PISA – Sono passate due settimane dall’emergenza profughi, quando oltre 2000 persone furono salvate al largo delle coste di Lampedusa. Successivamente sono stati accolti in maniera distribuita sul territorio nazionale, a Pisa ne sono arrivati 40 e sono ospitati da due settimane in due strutture a San Rossore.

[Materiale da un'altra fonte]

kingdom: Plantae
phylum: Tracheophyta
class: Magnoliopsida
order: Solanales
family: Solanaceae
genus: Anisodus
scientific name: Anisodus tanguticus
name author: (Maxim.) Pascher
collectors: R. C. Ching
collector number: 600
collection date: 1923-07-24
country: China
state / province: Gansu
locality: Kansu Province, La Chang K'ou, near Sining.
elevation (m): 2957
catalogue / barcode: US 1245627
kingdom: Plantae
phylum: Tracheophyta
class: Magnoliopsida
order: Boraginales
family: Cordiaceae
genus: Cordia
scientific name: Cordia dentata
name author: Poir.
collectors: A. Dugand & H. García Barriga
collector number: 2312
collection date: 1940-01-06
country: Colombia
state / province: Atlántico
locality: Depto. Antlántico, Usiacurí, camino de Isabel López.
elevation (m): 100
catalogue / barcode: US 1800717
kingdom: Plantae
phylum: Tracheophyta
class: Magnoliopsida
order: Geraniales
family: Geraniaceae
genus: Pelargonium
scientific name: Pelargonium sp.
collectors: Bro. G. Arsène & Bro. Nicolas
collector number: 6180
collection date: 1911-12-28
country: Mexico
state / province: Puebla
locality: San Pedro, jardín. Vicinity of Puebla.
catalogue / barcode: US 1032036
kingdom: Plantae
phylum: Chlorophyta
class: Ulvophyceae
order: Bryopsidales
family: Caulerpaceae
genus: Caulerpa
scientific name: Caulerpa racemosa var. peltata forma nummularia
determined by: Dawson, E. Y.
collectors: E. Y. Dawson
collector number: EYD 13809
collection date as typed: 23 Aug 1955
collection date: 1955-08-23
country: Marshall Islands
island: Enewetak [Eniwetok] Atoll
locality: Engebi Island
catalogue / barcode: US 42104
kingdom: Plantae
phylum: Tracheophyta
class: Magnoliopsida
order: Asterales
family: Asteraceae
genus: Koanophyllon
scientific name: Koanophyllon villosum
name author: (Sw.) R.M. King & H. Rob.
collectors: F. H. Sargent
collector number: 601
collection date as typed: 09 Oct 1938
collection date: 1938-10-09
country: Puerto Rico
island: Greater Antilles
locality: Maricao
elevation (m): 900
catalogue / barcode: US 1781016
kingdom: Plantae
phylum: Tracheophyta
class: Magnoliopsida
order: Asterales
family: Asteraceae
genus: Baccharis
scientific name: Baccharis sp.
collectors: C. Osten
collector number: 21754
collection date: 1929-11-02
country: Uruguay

Effettuate subito le procedure di identificazione e le visite mediche, nei giorni scorsi tutti hanno svolto le pratiche per richiedere asilo e entro domani tutti riceveranno il permesso di soggiorno temporaneo di 3 mesi in attesa che la domanda per ricevere lo status di rifugiati sia analizzata dalla apposita commissione regionale. Intanto saranno effettuati screening medici e partiranno i corsi di italiano. Tutti giovani, età media intorno ai 25 anni, provengono dal Mali (36), dal Senegal (2) e dalle Guinee (2), hanno viaggiato chi per settimane, chi per mesi, la maggior parte di loro con storie tragiche alle spalle e molti di loro conoscono solo l’idioma natio.

Pisa si è dimostrata pronta all’accoglienza e in poche ore ha risposto. Forte di un’esperienza che deriva dal progetto Sprar (sistema di protezione per richiedenti asilo e rifugiati) che vede la Società della Salute pisana 1° in Toscana e 25° in Italia.

E memore dell’emergenza del 2011 quando grazie a Pisa si evitò di creare un grande campo profughi a Coltano ma si affermò il concetto dell’accoglienza in piccoli gruppi. Ma nonostante questa preparazione “Le politiche nazionali si rivelano insufficienti -spiega Sandra Capuzzi, assessore al sociale del Comune di Pisa e presidente della Società della Salute – la convenzione con il Ministero degli Interni per gestire l’emergenza attuale dura fino al 30 giugno, quando per le pratiche per lo status di rifugiati ci vogliono in media 6 mesi. L’assenza di una pianificazione nazionale non ci permette di programmare in maniera seria. Questo a discapito dei rifugiati, trattati dalle circolari ministeriali più come pacchi che come persone. A questo si aggiunge il fatto che il Ministero ci ha impedito di utilizzare gli strumenti del progetto Sprar, nonostante sia un’esperienza che negli ultimi anni si è dimostrata in tutta Italia la migliore. Serve un cambio di passo, non si può più trattare come emergenza una cosa che è diventata la norma. Per questo chiediamo che sia attivato un tavolo regionale permanente in collaborazione con la rete sociale e che siano istituite delle unità di crisi di zona per gestire e seguire queste situazioni. Va inoltre potenziato lo Sprar, l’unico sistema che in questi anni si è dimostrato credibile”.